The story reported that socialized medicine has created a shortage of doctors, nurses and other clinical staff. As of March 31, a survey found a 5.2 percent vacancy rate in these critical fields, compared to a 3.6 percent vacancy rate a year earlier. According to the Times, “Qualified nurses and midwives are retiring at a greater rate than newly trained staff can enter the professions.” A poll conducted by the Royal College of Nurses found that among 8,600 young people, aged 7 to 17, “only 1 in 20 considered nursing to be an attractive career.”
Anthony Halperin, a Trustee of the Patients Association, said: “Nursing staff see that there are higher rewards in the private sector while doctors and dentists no longer see medicine as a career for life, or are having their hours cut back by European legislation. All of this has negative outcomes for patients.” A man attending a town meeting in America and who opposes the Democrats’ reform plan said on Fox News, (and replayed on BBC): “Have you seen British teeth?”
Anyone wishing to revise America’s medical system and model it after Britain and Canada ought to thoroughly examine how these health care systems function before plunging into the same pool. A reasonable conclusion is that these systems require long waits and treatments (if you can get them) that are inferior to the U.S., based on government “guidelines” that frequently approve care only if the patient is deemed “worthy of the investment.”
As a symbol, Adolf Hitler has been overused, but the philosophy behind the horrors he unleashed can be found in the beliefs of some of those who would use the power of the state to determine who gets help and who doesn’t.

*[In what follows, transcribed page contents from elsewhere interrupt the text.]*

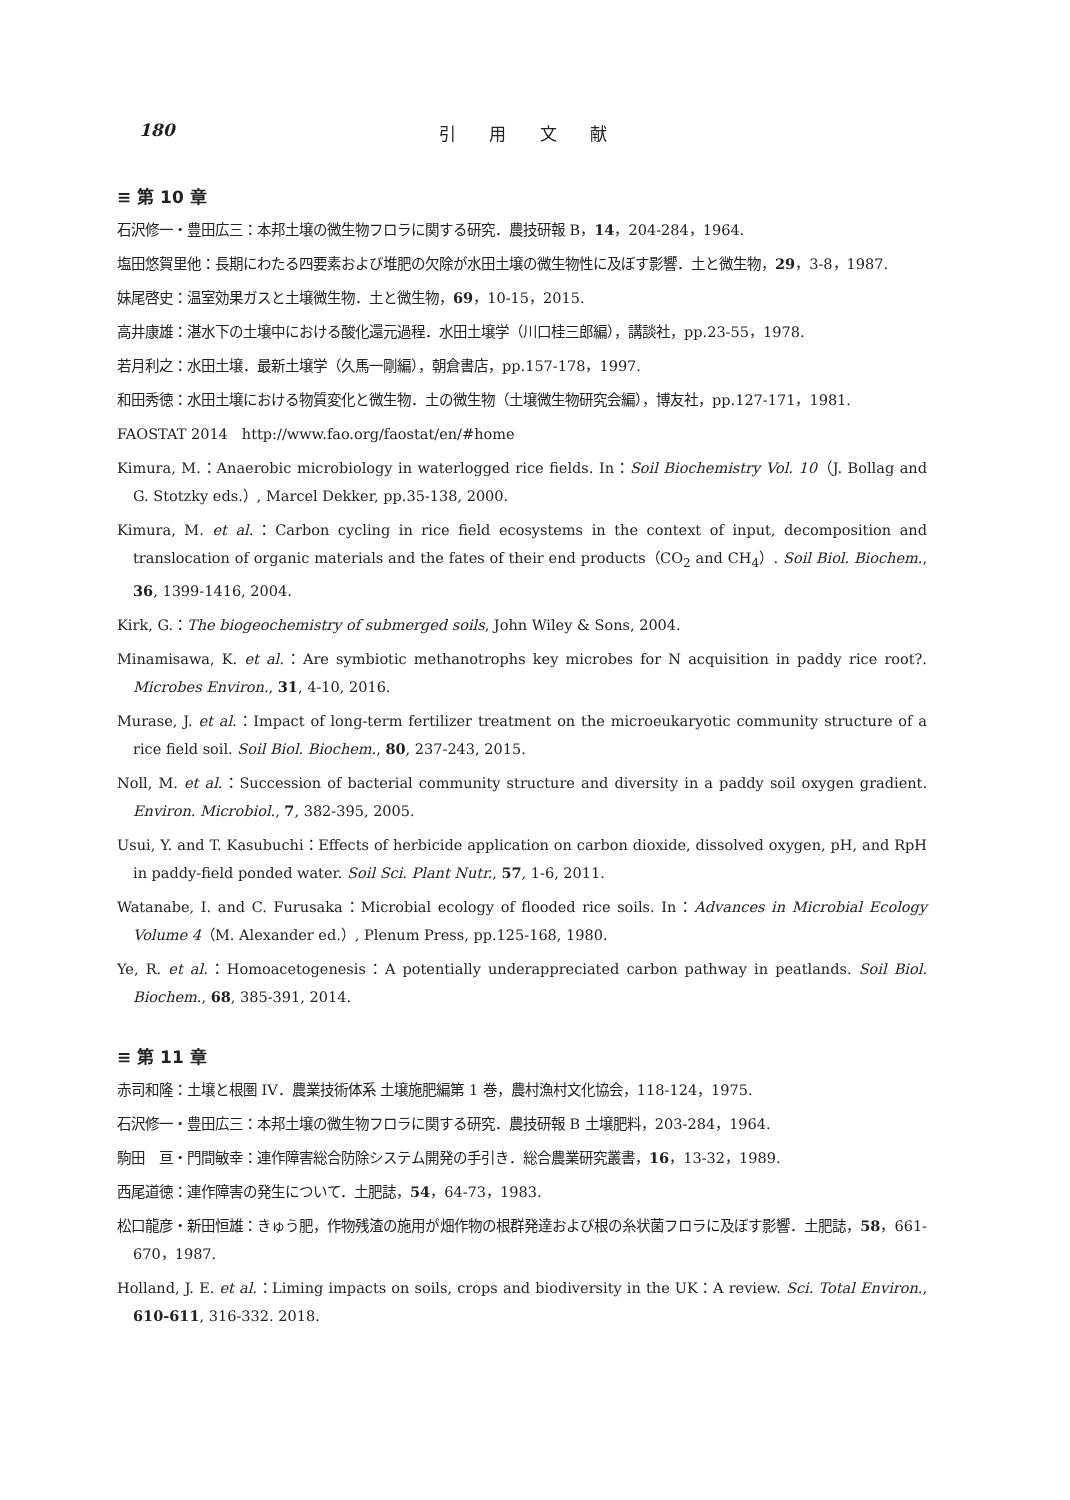180 引 用 文 献
≡ 第 10 章
石沢修一・豊田広三：本邦土壌の微生物フロラに関する研究．農技研報 B，14，204-284，1964.
塩田悠賀里他：長期にわたる四要素および堆肥の欠除が水田土壌の微生物性に及ぼす影響．土と微生物，29，3-8，1987.
妹尾啓史：温室効果ガスと土壌微生物．土と微生物，69，10-15，2015.
高井康雄：湛水下の土壌中における酸化還元過程．水田土壌学（川口桂三郎編），講談社，pp.23-55，1978.
若月利之：水田土壌．最新土壌学（久馬一剛編），朝倉書店，pp.157-178，1997.
和田秀徳：水田土壌における物質変化と微生物．土の微生物（土壌微生物研究会編），博友社，pp.127-171，1981.
FAOSTAT 2014　http://www.fao.org/faostat/en/#home
Kimura, M.：Anaerobic microbiology in waterlogged rice fields. In：Soil Biochemistry Vol. 10（J. Bollag and G. Stotzky eds.）, Marcel Dekker, pp.35-138, 2000.
Kimura, M. et al.：Carbon cycling in rice field ecosystems in the context of input, decomposition and translocation of organic materials and the fates of their end products（CO<sub>2</sub> and CH<sub>4</sub>）. Soil Biol. Biochem., 36, 1399-1416, 2004.
Kirk, G.：The biogeochemistry of submerged soils, John Wiley & Sons, 2004.
Minamisawa, K. et al.：Are symbiotic methanotrophs key microbes for N acquisition in paddy rice root?. Microbes Environ., 31, 4-10, 2016.
Murase, J. et al.：Impact of long-term fertilizer treatment on the microeukaryotic community structure of a rice field soil. Soil Biol. Biochem., 80, 237-243, 2015.
Noll, M. et al.：Succession of bacterial community structure and diversity in a paddy soil oxygen gradient. Environ. Microbiol., 7, 382-395, 2005.
Usui, Y. and T. Kasubuchi：Effects of herbicide application on carbon dioxide, dissolved oxygen, pH, and RpH in paddy-field ponded water. Soil Sci. Plant Nutr., 57, 1-6, 2011.
Watanabe, I. and C. Furusaka：Microbial ecology of flooded rice soils. In：Advances in Microbial Ecology Volume 4（M. Alexander ed.）, Plenum Press, pp.125-168, 1980.
Ye, R. et al.：Homoacetogenesis：A potentially underappreciated carbon pathway in peatlands. Soil Biol. Biochem., 68, 385-391, 2014.
≡ 第 11 章
赤司和隆：土壌と根圏 IV．農業技術体系 土壌施肥編第 1 巻，農村漁村文化協会，118-124，1975.
石沢修一・豊田広三：本邦土壌の微生物フロラに関する研究．農技研報 B 土壌肥料，203-284，1964.
駒田　亘・門間敏幸：連作障害総合防除システム開発の手引き．総合農業研究叢書，16，13-32，1989.
西尾道徳：連作障害の発生について．土肥誌，54，64-73，1983.
松口龍彦・新田恒雄：きゅう肥，作物残渣の施用が畑作物の根群発達および根の糸状菌フロラに及ぼす影響．土肥誌，58，661-670，1987.
Holland, J. E. et al.：Liming impacts on soils, crops and biodiversity in the UK：A review. Sci. Total Environ., 610-611, 316-332. 2018.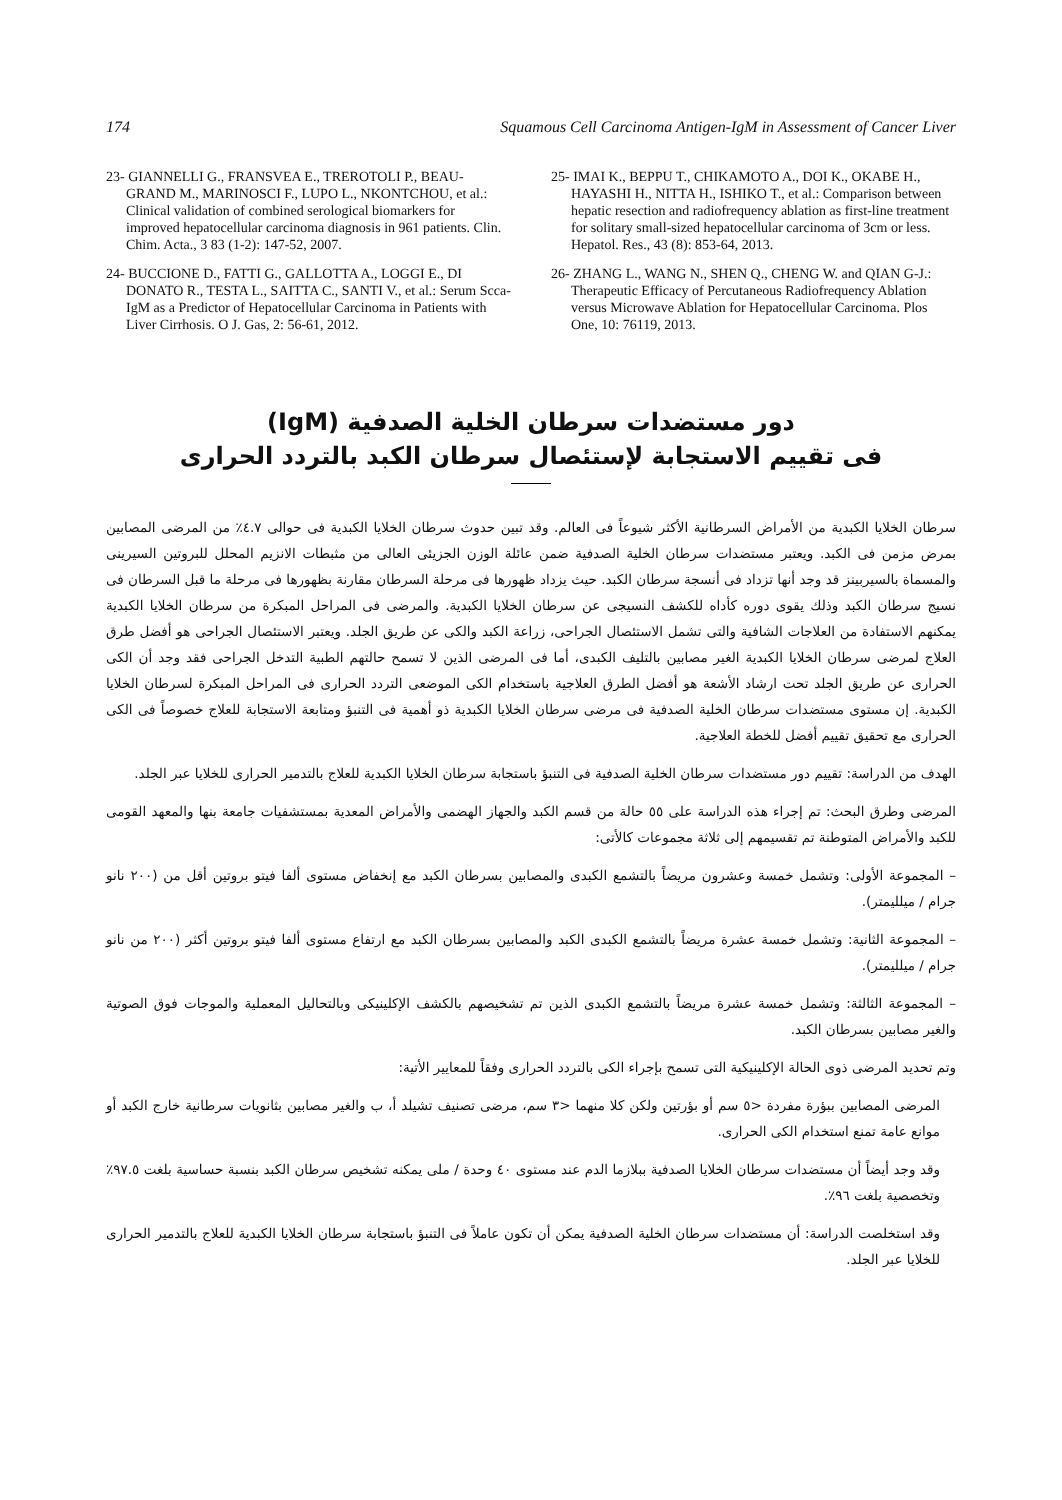174 Squamous Cell Carcinoma Antigen-IgM in Assessment of Cancer Liver
23- GIANNELLI G., FRANSVEA E., TREROTOLI P., BEAU-GRAND M., MARINOSCI F., LUPO L., NKONTCHOU, et al.: Clinical validation of combined serological biomarkers for improved hepatocellular carcinoma diagnosis in 961 patients. Clin. Chim. Acta., 3 83 (1-2): 147-52, 2007.
24- BUCCIONE D., FATTI G., GALLOTTA A., LOGGI E., DI DONATO R., TESTA L., SAITTA C., SANTI V., et al.: Serum Scca-IgM as a Predictor of Hepatocellular Carcinoma in Patients with Liver Cirrhosis. O J. Gas, 2: 56-61, 2012.
25- IMAI K., BEPPU T., CHIKAMOTO A., DOI K., OKABE H., HAYASHI H., NITTA H., ISHIKO T., et al.: Comparison between hepatic resection and radiofrequency ablation as first-line treatment for solitary small-sized hepatocellular carcinoma of 3cm or less. Hepatol. Res., 43 (8): 853-64, 2013.
26- ZHANG L., WANG N., SHEN Q., CHENG W. and QIAN G-J.: Therapeutic Efficacy of Percutaneous Radiofrequency Ablation versus Microwave Ablation for Hepatocellular Carcinoma. Plos One, 10: 76119, 2013.
دور مستضدات سرطان الخلية الصدفية (IgM)
فى تقييم الاستجابة لإستئصال سرطان الكبد بالتردد الحرارى
سرطان الخلايا الكبدية من الأمراض السرطانية الأكثر شيوعاً فى العالم. وقد تبين حدوث سرطان الخلايا الكبدية فى حوالى ٤.٧٪ من المرضى المصابين بمرض مزمن فى الكبد. ويعتبر مستضدات سرطان الخلية الصدفية ضمن عائلة الوزن الجزيئى العالى من مثبطات الانزيم المحلل للبروتين السيرينى والمسماة بالسيربينز قد وجد أنها تزداد فى أنسجة سرطان الكبد. حيث يزداد ظهورها فى مرحلة السرطان مقارنة بظهورها فى مرحلة ما قبل السرطان فى نسيج سرطان الكبد وذلك يقوى دوره كأداه للكشف النسيجى عن سرطان الخلايا الكبدية. والمرضى فى المراحل المبكرة من سرطان الخلايا الكبدية يمكنهم الاستفادة من العلاجات الشافية والتى تشمل الاستئصال الجراحى، زراعة الكبد والكى عن طريق الجلد. ويعتبر الاستئصال الجراحى هو أفضل طرق العلاج لمرضى سرطان الخلايا الكبدية الغير مصابين بالتليف الكبدى، أما فى المرضى الذين لا تسمح حالتهم الطبية التدخل الجراحى فقد وجد أن الكى الحرارى عن طريق الجلد تحت ارشاد الأشعة هو أفضل الطرق العلاجية باستخدام الكى الموضعى التردد الحرارى فى المراحل المبكرة لسرطان الخلايا الكبدية. إن مستوى مستضدات سرطان الخلية الصدفية فى مرضى سرطان الخلايا الكبدية ذو أهمية فى التنبؤ ومتابعة الاستجابة للعلاج خصوصاً فى الكى الحرارى مع تحقيق تقييم أفضل للخطة العلاجية.
الهدف من الدراسة: تقييم دور مستضدات سرطان الخلية الصدفية فى التنبؤ باستجابة سرطان الخلايا الكبدية للعلاج بالتدمير الحرارى للخلايا عبر الجلد.
المرضى وطرق البحث: تم إجراء هذه الدراسة على ٥٥ حالة من قسم الكبد والجهاز الهضمى والأمراض المعدية بمستشفيات جامعة بنها والمعهد القومى للكبد والأمراض المتوطنة تم تقسيمهم إلى ثلاثة مجموعات كالأتى:
– المجموعة الأولى: وتشمل خمسة وعشرون مريضاً بالتشمع الكبدى والمصابين بسرطان الكبد مع إنخفاض مستوى ألفا فيتو بروتين أقل من (٢٠٠ نانو جرام / ميلليمتر).
– المجموعة الثانية: وتشمل خمسة عشرة مريضاً بالتشمع الكبدى الكبد والمصابين بسرطان الكبد مع ارتفاع مستوى ألفا فيتو بروتين أكثر (٢٠٠ من نانو جرام / ميلليمتر).
– المجموعة الثالثة: وتشمل خمسة عشرة مريضاً بالتشمع الكبدى الذين تم تشخيصهم بالكشف الإكلينيكى وبالتحاليل المعملية والموجات فوق الصوتية والغير مصابين بسرطان الكبد.
وتم تحديد المرضى ذوى الحالة الإكلينيكية التى تسمح بإجراء الكى بالتردد الحرارى وفقاً للمعايير الأتية:
المرضى المصابين ببؤرة مفردة <٥ سم أو بؤرتين ولكن كلا منهما <٣ سم، مرضى تصنيف تشيلد أ، ب والغير مصابين بثانويات سرطانية خارج الكبد أو موانع عامة تمنع استخدام الكى الحرارى.
وقد وجد أيضاً أن مستضدات سرطان الخلايا الصدفية ببلازما الدم عند مستوى ٤٠ وحدة / ملى يمكنه تشخيص سرطان الكبد بنسبة حساسية بلغت ٩٧.٥٪ وتخصصية بلغت ٩٦٪.
وقد استخلصت الدراسة: أن مستضدات سرطان الخلية الصدفية يمكن أن تكون عاملاً فى التنبؤ باستجابة سرطان الخلايا الكبدية للعلاج بالتدمير الحرارى للخلايا عبر الجلد.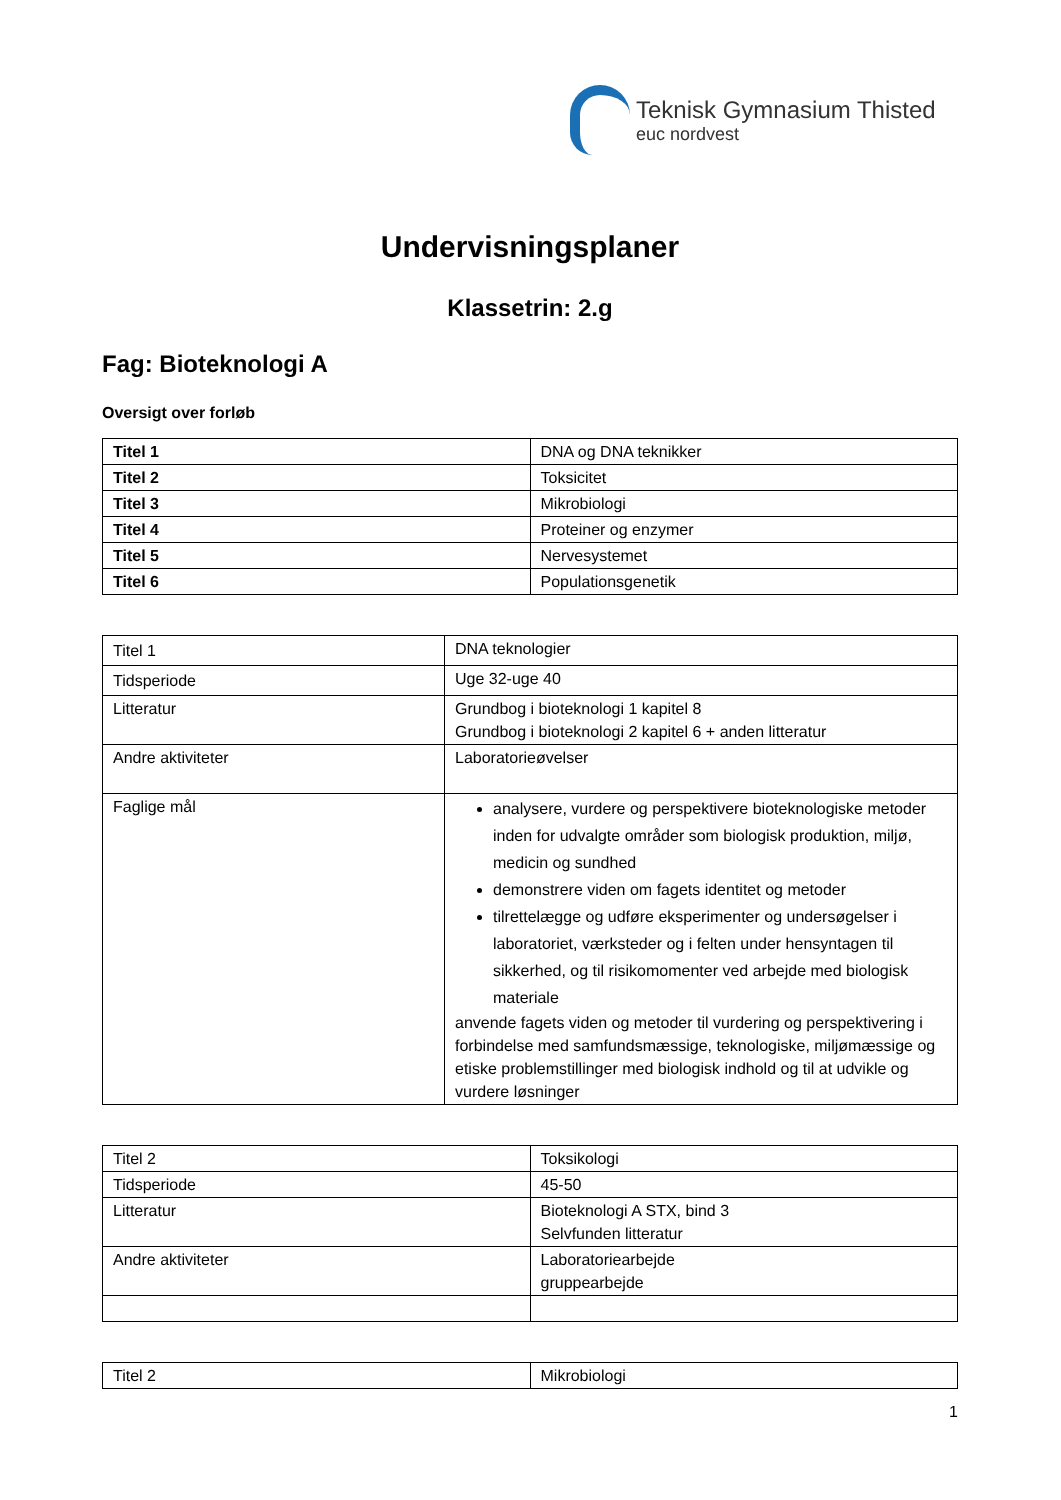Teknisk Gymnasium Thisted
euc nordvest
Undervisningsplaner
Klassetrin: 2.g
Fag: Bioteknologi A
Oversigt over forløb
| Titel 1 | DNA og DNA teknikker |
| Titel 2 | Toksicitet |
| Titel 3 | Mikrobiologi |
| Titel 4 | Proteiner og enzymer |
| Titel 5 | Nervesystemet |
| Titel 6 | Populationsgenetik |
| Titel 1 | DNA teknologier |
| Tidsperiode | Uge 32-uge 40 |
| Litteratur | Grundbog i bioteknologi 1 kapitel 8 Grundbog i bioteknologi 2 kapitel 6 + anden litteratur |
| Andre aktiviteter | Laboratorieøvelser |
| Faglige mål | analysere, vurdere og perspektivere bioteknologiske metoder inden for udvalgte områder som biologisk produktion, miljø, medicin og sundhed demonstrere viden om fagets identitet og metoder tilrettelægge og udføre eksperimenter og undersøgelser i laboratoriet, værksteder og i felten under hensyntagen til sikkerhed, og til risikomomenter ved arbejde med biologisk materiale anvende fagets viden og metoder til vurdering og perspektivering i forbindelse med samfundsmæssige, teknologiske, miljømæssige og etiske problemstillinger med biologisk indhold og til at udvikle og vurdere løsninger |
| Titel 2 | Toksikologi |
| Tidsperiode | 45-50 |
| Litteratur | Bioteknologi A STX, bind 3 Selvfunden litteratur |
| Andre aktiviteter | Laboratoriearbejde gruppearbejde |
| Titel 2 | Mikrobiologi |
1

The 1933 Sterilization Law was one of Hitler’s first acts after taking power. Called “The Law for the Prevention of Genetically Diseased Offspring,” it required compulsory sterilizations for those deemed by the state to be “racially unsound,” including people with disabilities.
In a posting on the Huntington’s Disease Website (http://www.hdac.org/features/article.ph ... Number=384), Phil Hardt, who along with his wife visited the Holocaust Museum in Washington to study the Third Reich’s view of medicine and the sick, reached this conclusion: “Perhaps when you reduce a human being to nothing more than an ‘element,’ they somehow become easier to abuse and later kill.”
As with a journey, so it is with inhumanity: both begin with a single step.
"There are problems with the NHS! Therefore anyone who wants to adopt that system must be criminally insane!" Also I love his bit at the end saying "Hitler has been over used, but surely this is Hitlerish! And look! He passed a law dealing with Healthcare too! Just like Obama wants to do! See what I'm saying!"